RIHA - Efrîn İnsan Hakları Örgütü’ne göre 6 yıldır Türkiye ve bağlı paramiliter grupların kontrolündeki Efrîn'de 9 bin kişi tutuklandı, 150 kişi işkenceden yaşamını yitirdi, kaçırılan 2 binden fazla kadının akıbeti belirsiz ve kent halkı haraca bağlanmış durumda.
Türkiye ve bağlı grupların 6 yıldır işgali altında bulunan Efrîn, hemen her gün hak ihlali, cinayet, insan kaçırma, şiddet, fidye, halkın mal ve mülküne el koymanın yanı sıra kadınlara dönük tecavüz haberleriyle gündemde. Ortadoğu’daki otokratik ve baskıcı yönetimlere karşı fitili 2010 yılında Tunus’ta ateşlenen ve “Arap Baharı” olarak adlandırılan halk ayaklanmalarının 2011 yılında sıçradığı Suriye’de, Beşar Esad yönetimindeki Baas iktidarına karşı başlayan protestolar kısa bir zamanda ülkenin tüm şehirlerine yayıldı. Dış güçlerin müdahalesiyle savaş alanına dönen ülkede, paramiliter gruplar ile selefi El Nusra ve DAİŞ gibi örgütlerin dahliyle büyüyen şiddet ortamında on binlerce insan yaşamını yitirdi.
Suriye’yi saran şiddet ve kaos ortamı içerisinde ülkenin kuzeyinde yaşayan Kürtler, hareketi geçip yaşadıkları kentleri özgürleştirdi ve buralardaki diğer halklarla birlikte yeni bir yönetim inşasına başladı. Kürtlerin Kobanê'den sonra kanton ilan ettiği ikinci kent Efrîn’di. Efrîn’de 2014 yılında Özerk Yönetim ilanını gerçekleştiren Kürtler, diğer halklar ile birlikte demokratik ulus temelli eşit, özgür ve adil bir yaşam kurmaya koyuldu.
Bölgede huzurun merkezi konumuna gelen Efrîn, çevre kentlerden yoğun göç aldı. Kürtlerin kendi kendilerini yönetmesinden rahatsız olan Türkiye, 20 Ocak 2018’de kendisine bağlı Özgür Suriye Ordusu (ÖSO) gibi gruplarla birlikte Efrîn’e saldırdı. 2 ay süren saldırılar sonucunda Türkiye, 18 Mart 2018’de Efrîn’e girdi. Kent, günden bu yana Türkiye ve bağlı grupların işgali altında.
Efrîn İnsan Hakları Örgütü Eşsözcüsü İbrahim Şêxo, işgalin 6’ncı yılında Mezopotamya Ajansı’na (MA) konuştu.

**Veriler:**
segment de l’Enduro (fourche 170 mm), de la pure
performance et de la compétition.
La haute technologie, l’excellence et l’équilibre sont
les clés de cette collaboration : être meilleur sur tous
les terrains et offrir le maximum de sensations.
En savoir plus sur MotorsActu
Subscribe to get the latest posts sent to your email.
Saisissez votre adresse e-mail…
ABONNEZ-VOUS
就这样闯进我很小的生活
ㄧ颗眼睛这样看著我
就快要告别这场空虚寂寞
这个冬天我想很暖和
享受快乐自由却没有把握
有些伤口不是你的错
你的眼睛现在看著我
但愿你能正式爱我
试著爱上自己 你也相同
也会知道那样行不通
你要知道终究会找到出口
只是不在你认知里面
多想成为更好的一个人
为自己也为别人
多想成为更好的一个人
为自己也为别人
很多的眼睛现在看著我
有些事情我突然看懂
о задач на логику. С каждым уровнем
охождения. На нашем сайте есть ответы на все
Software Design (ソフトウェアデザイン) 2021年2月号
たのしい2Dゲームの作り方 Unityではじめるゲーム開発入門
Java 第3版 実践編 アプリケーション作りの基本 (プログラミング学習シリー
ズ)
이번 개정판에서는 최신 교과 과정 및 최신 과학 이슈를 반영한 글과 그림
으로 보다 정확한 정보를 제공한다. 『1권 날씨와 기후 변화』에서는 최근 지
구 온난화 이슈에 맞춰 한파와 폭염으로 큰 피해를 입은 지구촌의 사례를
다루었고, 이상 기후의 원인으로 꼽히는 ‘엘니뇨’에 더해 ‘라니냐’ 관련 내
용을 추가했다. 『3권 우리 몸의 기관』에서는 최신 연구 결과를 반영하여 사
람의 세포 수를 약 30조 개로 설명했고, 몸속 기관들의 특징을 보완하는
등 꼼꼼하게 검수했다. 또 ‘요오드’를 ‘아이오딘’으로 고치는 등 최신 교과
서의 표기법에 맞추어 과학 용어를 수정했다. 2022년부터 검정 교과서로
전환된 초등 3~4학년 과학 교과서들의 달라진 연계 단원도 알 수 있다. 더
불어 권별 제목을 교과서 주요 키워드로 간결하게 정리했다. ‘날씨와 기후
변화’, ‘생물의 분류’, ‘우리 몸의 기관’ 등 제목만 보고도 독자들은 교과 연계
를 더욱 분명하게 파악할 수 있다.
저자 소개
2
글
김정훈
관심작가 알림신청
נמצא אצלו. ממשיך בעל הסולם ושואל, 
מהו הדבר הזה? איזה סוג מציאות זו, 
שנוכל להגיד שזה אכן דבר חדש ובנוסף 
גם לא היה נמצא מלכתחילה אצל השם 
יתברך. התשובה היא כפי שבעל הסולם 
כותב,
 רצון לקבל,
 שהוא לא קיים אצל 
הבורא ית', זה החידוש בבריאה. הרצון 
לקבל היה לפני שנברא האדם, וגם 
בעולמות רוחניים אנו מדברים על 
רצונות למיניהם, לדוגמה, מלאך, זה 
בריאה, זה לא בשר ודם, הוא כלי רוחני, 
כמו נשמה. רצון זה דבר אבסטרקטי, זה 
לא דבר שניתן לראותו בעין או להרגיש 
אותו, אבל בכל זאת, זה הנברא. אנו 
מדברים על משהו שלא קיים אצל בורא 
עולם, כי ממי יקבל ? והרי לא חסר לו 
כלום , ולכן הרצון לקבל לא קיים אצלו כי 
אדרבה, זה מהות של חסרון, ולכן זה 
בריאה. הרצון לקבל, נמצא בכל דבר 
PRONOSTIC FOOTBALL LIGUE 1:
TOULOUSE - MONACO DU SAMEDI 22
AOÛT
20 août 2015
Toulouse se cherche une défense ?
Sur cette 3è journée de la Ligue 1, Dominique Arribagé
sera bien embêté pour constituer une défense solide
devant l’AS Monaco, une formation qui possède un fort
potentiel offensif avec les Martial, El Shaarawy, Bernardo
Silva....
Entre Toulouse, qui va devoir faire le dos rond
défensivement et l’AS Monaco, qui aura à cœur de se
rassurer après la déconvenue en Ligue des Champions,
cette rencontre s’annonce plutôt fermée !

**Görev Listesi:**
a. Efrîn metnine göre Türkiye, Efrîn'e hangi tarihte girmiştir?
b. Efrîn metnini kaldığı yerden devam ettirin.
Kayıtların bu çalışmayla hiçbir ilgisi bulunmamaktadır.

**Numaralı Yanıtlar:**
a. 18 Mart 2018'de.

b.
İbrahim Şêxo, Eşsözcü
‘EFRÎN HUZURUN MERKEZİYDİ’
2014 yılında Özerk Yönetim’in ilanıyla birlikte Efrîn’in adeta “huzurun merkezi” bir kent haline geldiğini dile getirin İbrahim Şêxo, inşa edilen yönetimde halkların eşit ve özgür bir şekilde birlikte yaşadıklarını, kadın ve erkek arasında eşitlik olduğunu, Kürtçenin okullarda eğitim dili olduğunu, yine Kürtçe eğitim veren üniversite kurulduğunu, güven ve huzur ortamından dolayı çevre kentlerde yaşayanların Efrîn’e akın ettiğini belirtti. Öyle ki kentin nüfusu kısa zamanda 1 milyonu geçmiş.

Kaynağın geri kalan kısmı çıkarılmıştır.